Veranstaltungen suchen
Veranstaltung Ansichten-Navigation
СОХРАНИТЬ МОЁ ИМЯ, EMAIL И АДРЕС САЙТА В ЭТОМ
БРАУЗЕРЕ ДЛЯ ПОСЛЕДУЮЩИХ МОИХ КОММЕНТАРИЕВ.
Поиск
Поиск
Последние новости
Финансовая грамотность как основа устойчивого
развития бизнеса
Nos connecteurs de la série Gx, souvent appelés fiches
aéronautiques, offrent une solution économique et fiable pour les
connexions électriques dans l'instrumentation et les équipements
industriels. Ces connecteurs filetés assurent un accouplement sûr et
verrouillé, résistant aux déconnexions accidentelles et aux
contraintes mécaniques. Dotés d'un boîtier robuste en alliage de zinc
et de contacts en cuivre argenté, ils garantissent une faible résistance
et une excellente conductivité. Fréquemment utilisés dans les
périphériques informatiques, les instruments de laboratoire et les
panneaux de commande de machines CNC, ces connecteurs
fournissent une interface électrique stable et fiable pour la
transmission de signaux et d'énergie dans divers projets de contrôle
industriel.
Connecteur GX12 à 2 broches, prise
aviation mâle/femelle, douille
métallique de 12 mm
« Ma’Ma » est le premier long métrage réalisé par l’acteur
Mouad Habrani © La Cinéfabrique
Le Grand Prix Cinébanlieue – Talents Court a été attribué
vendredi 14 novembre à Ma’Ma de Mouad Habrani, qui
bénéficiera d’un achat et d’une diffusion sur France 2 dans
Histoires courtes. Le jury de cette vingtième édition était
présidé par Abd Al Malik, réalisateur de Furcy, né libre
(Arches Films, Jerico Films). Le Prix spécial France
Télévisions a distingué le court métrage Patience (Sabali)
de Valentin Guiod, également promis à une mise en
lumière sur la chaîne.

# # #

#### [Exercise description]
Set down the whole of the data, exactly as it stands.

#### [Result of this exercise]
Veranstaltungen suchen
Veranstaltung Ansichten-Navigation
СОХРАНИТЬ МОЁ ИМЯ, EMAIL И АДРЕС САЙТА В ЭТОМ
БРАУЗЕРЕ ДЛЯ ПОСЛЕДУЮЩИХ МОИХ КОММЕНТАРИЕВ.
Поиск
Поиск
Последние новости
Финансовая грамотность как основа устойчивого
развития бизнеса
Nos connecteurs de la série Gx, souvent appelés fiches
aéronautiques, offrent une solution économique et fiable pour les
connexions électriques dans l'instrumentation et les équipements
industriels. Ces connecteurs filetés assurent un accouplement sûr et
verrouillé, résistant aux déconnexions accidentelles et aux
contraintes mécaniques. Dotés d'un boîtier robuste en alliage de zinc
et de contacts en cuivre argenté, ils garantissent une faible résistance
et une excellente conductivité. Fréquemment utilisés dans les
périphériques informatiques, les instruments de laboratoire et les
panneaux de commande de machines CNC, ces connecteurs
fournissent une interface électrique stable et fiable pour la
transmission de signaux et d'énergie dans divers projets de contrôle
industriel.
Connecteur GX12 à 2 broches, prise
aviation mâle/femelle, douille
métallique de 12 mm
« Ma’Ma » est le premier long métrage réalisé par l’acteur
Mouad Habrani © La Cinéfabrique
Le Grand Prix Cinébanlieue – Talents Court a été attribué
vendredi 14 novembre à Ma’Ma de Mouad Habrani, qui
bénéficiera d’un achat et d’une diffusion sur France 2 dans
Histoires courtes. Le jury de cette vingtième édition était
présidé par Abd Al Malik, réalisateur de Furcy, né libre
(Arches Films, Jerico Films). Le Prix spécial France
Télévisions a distingué le court métrage Patience (Sabali)
de Valentin Guiod, également promis à une mise en
lumière sur la chaîne.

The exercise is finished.